Uncategorized

Hikmah Hari ke -17 oleh : DR Sabhara Nuruddin.

M-BhargoNews. Com

Al-Qur’an (2)

Al-Qur’an merupakan manifestasi Kalam yang paripurna dalam wujud teks dan Muhamamd saw adalah manifestasi paripurna Kalam dalam sosok manusia. Secara hakiki, di langit keduanya adalah satu, yaitu Kalam, yang disebut dalam tradisi sufi dengan nama Nur Muhammad, dalam narasi filsafat Paripatetik dinamakan al-aql al-ula atau akal pertama dan dalam pemikiran Isyraqiyah disebut nur al-aqrab (cahaya yang dekat).
Yaitu makhluk pertama yang tercipta langsung dari Allah dengan tanpa perantara, pemikiran tasawuf dan filsafat Islam meyakini hal tersebut. Bahkan diyakini pula, dunia diciptakan karena Nur Muhammad, konsep ini akan banyak kita temukan dalam literatur tasawuf maupun filsafat Islam.

Nabi Muhamamd saw adalah bapak ruhani sedangkan Nabi Adam as adalah bapak jasmani manusia, Dalam hadis riwayat Bukhari disebutkan, ”Aku telah menjadi nabi sementara Adam masih berada di antara air dan tanah berlumpur”.

Surat al-Maidah ayat 15 menegaskan “dwinitas” Muhamamd dan Alquran, “Sesungguhnya telah datang kepadamu Cahaya (Nur) dari Allah dan Kitab yang menerangkan.”.

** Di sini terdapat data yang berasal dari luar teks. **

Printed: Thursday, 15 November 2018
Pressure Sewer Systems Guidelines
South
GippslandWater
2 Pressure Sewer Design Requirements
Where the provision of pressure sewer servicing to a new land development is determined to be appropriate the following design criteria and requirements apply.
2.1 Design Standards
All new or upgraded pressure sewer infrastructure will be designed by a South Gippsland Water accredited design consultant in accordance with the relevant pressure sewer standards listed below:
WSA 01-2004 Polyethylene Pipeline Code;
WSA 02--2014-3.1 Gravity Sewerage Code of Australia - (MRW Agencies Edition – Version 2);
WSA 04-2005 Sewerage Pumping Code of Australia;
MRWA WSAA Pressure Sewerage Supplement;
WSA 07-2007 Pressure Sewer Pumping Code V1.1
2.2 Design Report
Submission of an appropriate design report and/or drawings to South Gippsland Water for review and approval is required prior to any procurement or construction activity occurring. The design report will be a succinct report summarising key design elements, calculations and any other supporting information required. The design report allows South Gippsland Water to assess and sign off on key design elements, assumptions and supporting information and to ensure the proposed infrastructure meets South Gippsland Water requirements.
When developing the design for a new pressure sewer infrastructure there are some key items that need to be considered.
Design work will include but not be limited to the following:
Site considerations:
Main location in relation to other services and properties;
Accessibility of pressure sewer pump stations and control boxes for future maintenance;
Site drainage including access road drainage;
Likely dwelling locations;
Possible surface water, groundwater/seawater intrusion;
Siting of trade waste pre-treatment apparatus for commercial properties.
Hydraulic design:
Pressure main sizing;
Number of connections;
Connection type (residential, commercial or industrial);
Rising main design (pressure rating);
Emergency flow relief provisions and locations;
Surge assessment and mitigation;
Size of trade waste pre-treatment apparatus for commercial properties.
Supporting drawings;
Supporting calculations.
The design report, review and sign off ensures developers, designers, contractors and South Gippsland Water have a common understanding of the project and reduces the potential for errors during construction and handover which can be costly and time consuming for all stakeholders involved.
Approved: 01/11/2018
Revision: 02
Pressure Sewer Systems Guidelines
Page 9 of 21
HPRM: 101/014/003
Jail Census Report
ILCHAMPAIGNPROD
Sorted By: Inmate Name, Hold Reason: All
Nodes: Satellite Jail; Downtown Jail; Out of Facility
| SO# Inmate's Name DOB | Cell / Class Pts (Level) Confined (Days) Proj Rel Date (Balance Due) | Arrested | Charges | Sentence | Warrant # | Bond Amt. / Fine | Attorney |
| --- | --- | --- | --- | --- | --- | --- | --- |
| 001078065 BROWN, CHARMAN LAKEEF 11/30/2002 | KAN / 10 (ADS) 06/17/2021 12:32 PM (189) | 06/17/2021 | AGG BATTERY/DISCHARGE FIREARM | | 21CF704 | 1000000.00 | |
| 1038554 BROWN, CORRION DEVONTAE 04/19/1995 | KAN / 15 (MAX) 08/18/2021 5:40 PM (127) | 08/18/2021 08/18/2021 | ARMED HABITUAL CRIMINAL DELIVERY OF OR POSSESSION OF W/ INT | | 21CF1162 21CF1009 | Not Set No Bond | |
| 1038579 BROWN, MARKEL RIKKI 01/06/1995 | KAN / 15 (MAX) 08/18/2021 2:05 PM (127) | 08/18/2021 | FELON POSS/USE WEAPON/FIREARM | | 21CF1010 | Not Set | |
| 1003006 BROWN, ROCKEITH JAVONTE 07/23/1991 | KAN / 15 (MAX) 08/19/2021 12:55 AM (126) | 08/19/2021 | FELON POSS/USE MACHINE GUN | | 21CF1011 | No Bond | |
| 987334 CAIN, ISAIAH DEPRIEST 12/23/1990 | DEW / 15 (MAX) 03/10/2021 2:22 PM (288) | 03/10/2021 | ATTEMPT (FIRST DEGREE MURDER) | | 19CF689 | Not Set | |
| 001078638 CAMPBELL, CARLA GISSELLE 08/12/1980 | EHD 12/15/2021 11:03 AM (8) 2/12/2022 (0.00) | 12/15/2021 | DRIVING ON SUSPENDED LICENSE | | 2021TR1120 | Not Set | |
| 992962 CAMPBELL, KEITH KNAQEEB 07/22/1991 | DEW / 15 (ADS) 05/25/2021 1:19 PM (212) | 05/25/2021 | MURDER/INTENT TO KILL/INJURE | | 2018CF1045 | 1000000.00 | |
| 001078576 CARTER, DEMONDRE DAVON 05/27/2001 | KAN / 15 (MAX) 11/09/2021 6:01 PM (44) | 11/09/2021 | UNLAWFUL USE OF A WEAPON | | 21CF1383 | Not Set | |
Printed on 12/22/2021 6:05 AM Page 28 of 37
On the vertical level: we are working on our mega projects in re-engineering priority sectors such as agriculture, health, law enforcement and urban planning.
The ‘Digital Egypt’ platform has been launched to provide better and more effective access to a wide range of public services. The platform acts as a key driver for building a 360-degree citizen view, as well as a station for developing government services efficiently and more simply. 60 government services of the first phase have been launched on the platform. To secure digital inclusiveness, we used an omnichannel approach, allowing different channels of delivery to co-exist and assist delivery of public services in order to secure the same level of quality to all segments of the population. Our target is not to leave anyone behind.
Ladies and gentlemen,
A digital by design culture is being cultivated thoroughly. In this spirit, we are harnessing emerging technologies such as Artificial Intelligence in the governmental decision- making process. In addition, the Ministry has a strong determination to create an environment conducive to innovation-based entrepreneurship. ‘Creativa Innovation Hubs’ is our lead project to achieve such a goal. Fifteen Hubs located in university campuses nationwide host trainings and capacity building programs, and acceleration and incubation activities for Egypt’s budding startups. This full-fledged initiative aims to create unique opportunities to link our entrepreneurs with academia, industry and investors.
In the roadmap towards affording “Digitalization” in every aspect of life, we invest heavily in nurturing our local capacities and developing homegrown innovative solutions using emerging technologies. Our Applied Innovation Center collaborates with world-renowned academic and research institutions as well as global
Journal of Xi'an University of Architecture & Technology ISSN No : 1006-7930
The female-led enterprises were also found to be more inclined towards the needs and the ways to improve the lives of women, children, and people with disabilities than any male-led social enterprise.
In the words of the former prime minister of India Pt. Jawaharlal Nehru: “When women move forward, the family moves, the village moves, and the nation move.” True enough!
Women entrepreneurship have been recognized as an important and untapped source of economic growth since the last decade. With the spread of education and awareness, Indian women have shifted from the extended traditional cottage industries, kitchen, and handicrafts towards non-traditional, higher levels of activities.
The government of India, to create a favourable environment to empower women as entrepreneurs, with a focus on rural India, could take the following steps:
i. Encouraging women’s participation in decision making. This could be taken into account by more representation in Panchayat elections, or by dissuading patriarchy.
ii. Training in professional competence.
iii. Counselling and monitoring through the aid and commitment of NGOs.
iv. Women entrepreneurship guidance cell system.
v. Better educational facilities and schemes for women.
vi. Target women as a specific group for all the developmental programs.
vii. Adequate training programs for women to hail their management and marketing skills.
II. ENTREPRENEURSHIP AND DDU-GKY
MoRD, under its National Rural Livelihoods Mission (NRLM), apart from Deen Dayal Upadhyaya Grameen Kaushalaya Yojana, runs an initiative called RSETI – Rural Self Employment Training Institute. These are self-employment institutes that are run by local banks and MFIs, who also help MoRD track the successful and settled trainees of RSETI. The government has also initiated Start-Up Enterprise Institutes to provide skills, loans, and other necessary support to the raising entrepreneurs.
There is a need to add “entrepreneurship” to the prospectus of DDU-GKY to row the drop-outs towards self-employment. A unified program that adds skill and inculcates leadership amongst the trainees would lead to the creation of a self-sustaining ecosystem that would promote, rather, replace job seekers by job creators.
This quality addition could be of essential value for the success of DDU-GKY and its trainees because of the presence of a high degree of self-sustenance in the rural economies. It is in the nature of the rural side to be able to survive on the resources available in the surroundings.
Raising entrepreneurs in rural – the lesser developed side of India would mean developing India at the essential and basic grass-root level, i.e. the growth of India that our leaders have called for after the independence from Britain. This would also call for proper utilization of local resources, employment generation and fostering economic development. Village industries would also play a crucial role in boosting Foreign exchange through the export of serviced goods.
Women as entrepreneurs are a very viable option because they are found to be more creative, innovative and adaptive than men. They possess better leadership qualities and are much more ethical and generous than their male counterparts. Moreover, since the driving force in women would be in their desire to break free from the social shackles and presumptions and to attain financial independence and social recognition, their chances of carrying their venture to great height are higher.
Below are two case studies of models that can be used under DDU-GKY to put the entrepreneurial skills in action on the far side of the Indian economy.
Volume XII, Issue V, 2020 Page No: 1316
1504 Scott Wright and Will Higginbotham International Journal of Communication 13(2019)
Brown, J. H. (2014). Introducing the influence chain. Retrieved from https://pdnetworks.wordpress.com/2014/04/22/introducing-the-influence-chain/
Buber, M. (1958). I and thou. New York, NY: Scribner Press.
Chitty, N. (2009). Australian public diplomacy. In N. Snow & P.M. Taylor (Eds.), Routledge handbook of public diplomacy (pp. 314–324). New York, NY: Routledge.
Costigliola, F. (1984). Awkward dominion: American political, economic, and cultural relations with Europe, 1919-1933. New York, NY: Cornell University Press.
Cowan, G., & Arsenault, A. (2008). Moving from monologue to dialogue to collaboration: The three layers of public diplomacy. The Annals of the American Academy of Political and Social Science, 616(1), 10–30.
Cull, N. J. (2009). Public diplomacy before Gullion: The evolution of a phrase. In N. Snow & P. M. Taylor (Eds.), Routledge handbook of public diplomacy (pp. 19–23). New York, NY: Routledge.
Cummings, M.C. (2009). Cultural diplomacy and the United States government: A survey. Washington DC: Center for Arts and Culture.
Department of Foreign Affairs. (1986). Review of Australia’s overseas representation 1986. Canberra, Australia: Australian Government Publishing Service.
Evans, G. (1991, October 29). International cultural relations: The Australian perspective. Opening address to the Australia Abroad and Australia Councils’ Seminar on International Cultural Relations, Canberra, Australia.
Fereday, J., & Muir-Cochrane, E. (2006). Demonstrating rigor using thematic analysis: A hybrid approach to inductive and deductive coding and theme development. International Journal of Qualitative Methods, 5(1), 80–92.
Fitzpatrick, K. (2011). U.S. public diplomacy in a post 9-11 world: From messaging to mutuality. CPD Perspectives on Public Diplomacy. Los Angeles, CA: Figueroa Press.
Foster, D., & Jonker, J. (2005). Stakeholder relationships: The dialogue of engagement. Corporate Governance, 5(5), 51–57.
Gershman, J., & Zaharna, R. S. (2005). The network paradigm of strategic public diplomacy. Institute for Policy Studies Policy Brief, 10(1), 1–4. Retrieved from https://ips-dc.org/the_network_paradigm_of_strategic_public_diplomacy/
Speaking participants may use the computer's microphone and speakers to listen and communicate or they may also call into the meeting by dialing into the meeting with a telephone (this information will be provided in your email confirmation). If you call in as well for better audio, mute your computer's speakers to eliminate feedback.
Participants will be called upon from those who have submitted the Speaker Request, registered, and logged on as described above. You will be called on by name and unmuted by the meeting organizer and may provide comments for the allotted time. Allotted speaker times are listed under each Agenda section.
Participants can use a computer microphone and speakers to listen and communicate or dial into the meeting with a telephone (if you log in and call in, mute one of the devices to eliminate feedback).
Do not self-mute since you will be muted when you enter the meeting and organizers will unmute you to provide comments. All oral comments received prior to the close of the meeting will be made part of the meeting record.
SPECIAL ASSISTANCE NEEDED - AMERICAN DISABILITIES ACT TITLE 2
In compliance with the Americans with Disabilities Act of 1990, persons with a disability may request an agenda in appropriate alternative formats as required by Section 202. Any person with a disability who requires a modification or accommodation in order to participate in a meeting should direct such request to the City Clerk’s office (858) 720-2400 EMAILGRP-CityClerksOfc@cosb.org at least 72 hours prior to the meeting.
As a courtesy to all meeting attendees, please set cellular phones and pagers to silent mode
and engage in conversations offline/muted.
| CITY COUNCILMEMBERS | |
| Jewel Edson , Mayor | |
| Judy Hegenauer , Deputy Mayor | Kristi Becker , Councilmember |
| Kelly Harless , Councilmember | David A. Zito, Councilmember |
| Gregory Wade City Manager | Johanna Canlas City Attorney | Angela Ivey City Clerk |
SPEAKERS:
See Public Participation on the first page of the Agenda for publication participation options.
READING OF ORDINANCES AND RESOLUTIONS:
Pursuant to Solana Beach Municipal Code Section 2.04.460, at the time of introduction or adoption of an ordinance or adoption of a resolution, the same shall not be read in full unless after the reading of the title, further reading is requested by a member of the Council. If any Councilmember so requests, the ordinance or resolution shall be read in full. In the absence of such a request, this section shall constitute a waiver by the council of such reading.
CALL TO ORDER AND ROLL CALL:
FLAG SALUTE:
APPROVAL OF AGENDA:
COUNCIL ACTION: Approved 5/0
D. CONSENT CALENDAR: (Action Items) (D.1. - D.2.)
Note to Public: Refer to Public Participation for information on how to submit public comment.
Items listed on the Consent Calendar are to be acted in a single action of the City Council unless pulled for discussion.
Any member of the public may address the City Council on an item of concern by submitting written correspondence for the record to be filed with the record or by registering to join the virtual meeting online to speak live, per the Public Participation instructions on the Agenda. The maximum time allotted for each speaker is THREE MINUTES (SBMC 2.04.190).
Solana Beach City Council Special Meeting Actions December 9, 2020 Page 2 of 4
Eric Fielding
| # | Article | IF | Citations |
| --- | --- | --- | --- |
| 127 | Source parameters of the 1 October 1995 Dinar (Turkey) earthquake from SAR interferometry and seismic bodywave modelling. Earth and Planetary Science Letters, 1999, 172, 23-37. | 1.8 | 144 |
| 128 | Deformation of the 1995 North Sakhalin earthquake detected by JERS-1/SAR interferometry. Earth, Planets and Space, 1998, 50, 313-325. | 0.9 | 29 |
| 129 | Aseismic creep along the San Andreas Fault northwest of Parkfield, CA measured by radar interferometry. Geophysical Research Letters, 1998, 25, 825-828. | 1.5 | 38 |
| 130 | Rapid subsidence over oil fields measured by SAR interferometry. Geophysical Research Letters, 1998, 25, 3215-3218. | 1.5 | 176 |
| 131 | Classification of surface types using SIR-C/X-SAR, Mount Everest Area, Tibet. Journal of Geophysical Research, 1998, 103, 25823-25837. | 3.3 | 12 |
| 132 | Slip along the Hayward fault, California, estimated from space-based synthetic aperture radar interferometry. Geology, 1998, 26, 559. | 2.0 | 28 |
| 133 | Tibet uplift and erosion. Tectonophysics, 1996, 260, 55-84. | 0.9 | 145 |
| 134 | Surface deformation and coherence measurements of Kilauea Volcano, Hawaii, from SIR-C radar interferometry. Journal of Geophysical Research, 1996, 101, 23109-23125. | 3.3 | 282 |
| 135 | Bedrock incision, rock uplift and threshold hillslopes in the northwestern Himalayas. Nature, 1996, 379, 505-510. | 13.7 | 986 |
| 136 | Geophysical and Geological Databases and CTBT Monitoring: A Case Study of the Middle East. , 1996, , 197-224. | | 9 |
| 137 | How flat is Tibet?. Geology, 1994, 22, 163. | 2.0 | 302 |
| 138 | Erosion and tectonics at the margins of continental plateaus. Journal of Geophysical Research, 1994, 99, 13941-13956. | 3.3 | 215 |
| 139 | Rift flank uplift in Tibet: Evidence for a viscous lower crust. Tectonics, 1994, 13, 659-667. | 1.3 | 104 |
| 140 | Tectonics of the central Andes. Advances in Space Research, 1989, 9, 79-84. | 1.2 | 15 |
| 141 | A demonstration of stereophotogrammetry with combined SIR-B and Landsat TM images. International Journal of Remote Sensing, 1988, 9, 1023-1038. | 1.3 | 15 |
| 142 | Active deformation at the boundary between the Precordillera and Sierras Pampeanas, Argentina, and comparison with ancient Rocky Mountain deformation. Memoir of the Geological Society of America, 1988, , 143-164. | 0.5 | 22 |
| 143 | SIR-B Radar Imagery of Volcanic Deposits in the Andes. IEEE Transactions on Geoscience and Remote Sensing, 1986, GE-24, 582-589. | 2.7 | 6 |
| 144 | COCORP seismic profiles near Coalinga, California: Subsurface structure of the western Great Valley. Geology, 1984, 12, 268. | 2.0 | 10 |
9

Karena itulah para ulama sufi dan filosof Islam meyakini betul bahwa Nabi Muhamamd adalah sosok yang ma’shum atau terjaga dari semua kesalahan dan kekeliruan. Karena jika beliau tidak ma’shum berarti Al-Qur’an tidak memiliki personifikasi paripurna yang setimbang dengannya di bumi, sehingga misi keparipurnaannya menjadi ahistori di alam sejarah manusia.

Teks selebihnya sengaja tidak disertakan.